They made out until they were pushing the limits of Marilyn’s curfew and then he drove her home. He was on cloud nine as he pulled into the driveway of his house. Marilyn was actually his girlfriend now—he could hardly believe it. He wished she wouldn’t be gone all the summer, but he could hold out now that he knew she was his girl.

As he got out of the car, he noticed his next-door neighbor, Sally Jones, was raking leaves on her lawn. It seemed like an odd thing to do, since it was close to midnight. He leaned over the fence that had separated their houses since he and Sally were kids. “What’s going on?” he asked.

Sally looked up from raking leaves. David had known Sally forever and when they were kids, they had been best friends. They were still good friends, but once they got to high school David got caught up in the world of football and lately Marilyn, and Sally had her own stuff going on. Sometimes he missed hanging out with her, but usually he was too busy to think much about it.

“Just raking leaves,” Sally replied.

“At this hour?”

Sally shrugged and looked him over. “Nice threads, David. You went to the prom, I guess.”

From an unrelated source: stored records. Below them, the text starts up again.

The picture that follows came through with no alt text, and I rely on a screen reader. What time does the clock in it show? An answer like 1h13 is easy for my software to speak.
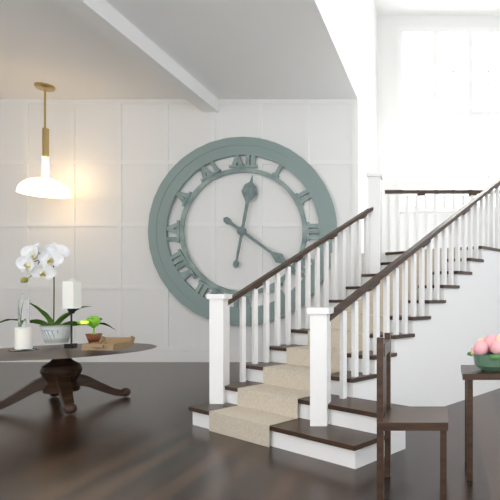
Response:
12h21
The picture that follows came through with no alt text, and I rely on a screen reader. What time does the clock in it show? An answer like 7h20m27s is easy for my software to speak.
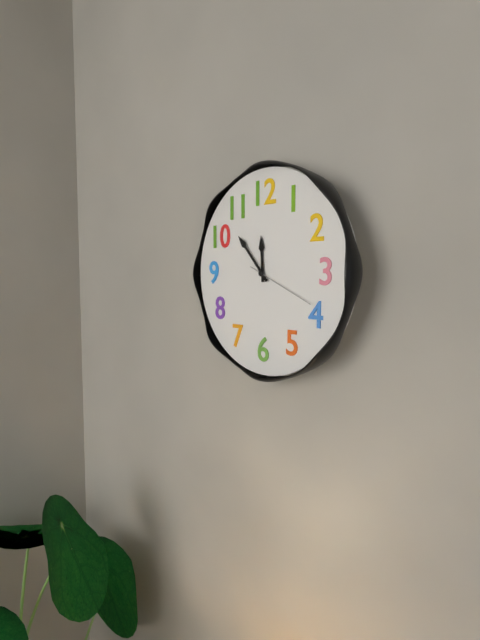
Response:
11h53m19s
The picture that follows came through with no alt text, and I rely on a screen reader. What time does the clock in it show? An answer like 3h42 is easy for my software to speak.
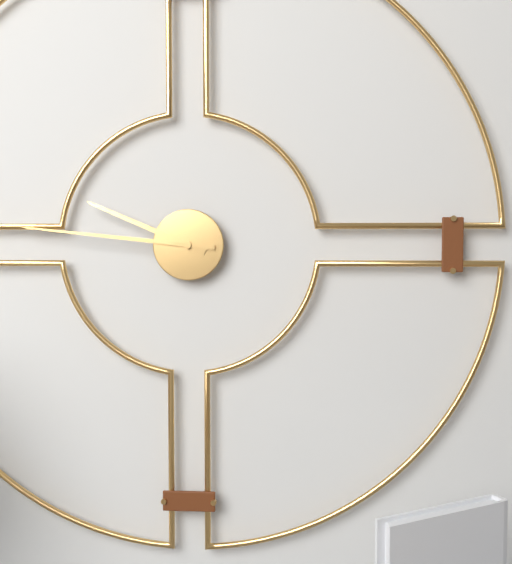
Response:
9h46
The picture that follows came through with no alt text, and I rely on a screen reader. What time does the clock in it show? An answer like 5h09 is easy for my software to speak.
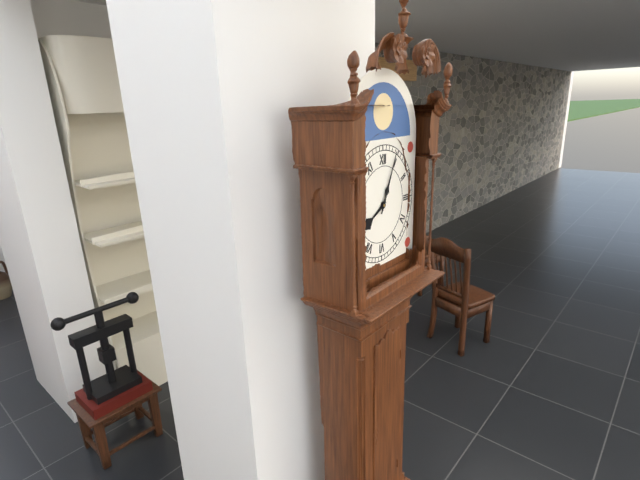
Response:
8h04
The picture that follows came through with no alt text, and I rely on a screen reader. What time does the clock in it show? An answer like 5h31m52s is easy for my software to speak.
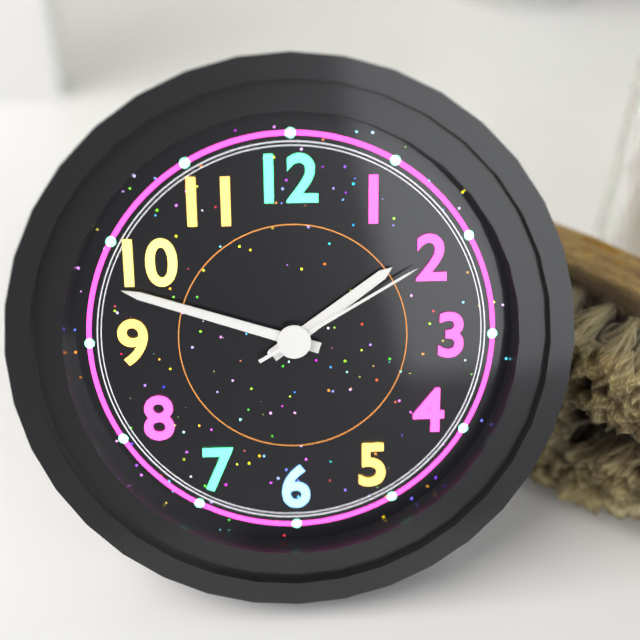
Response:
1h48m10s
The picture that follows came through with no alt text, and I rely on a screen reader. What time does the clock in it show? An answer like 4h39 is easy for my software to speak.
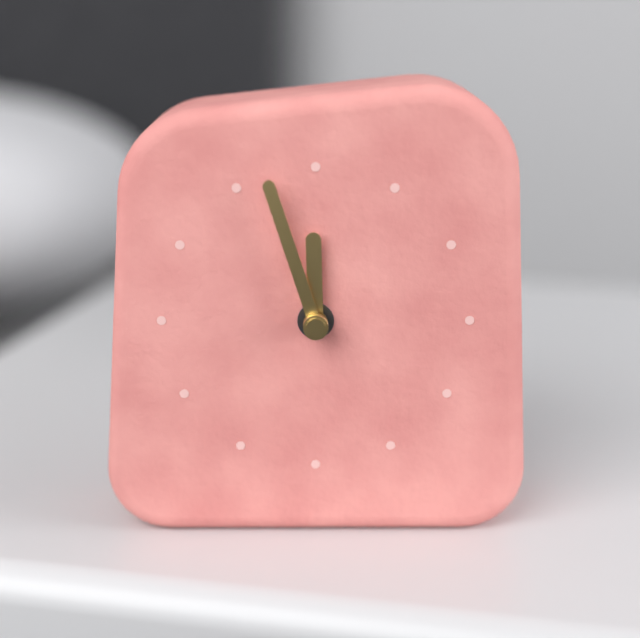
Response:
11h57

“Right on,” he said. He didn’t recall seeing Sally that night. “How come you didn’t go?”

She shrugged again. “I’m not much of a dancer.”

“Well, it was great,” David assured her.

Sally smiled. “You went with Marilyn?”

“Yeah.” He grinned at her... he was exploding to tell someone the news. “Marilyn and I are jacketed.”

Sally’s eyes widened. “Really? But David, you barely know her and she—”

“She’s great,” David finished Sally’s sentence. “She’s the most wonderful girl I’ve ever known.” He saw the look on Sally’s face. “I know it’s hard to understand, but I feel like we’re meant for each other.”

“No, I dig,” Sally said quietly. “If you like her, David, I’m sure she’s great.”

“Thanks,” David said. Once again, he felt some regret that his friendship with Sally had fallen apart. She was a nice girl. “Hey Sally, maybe sometime this summer we could catch a flick together.”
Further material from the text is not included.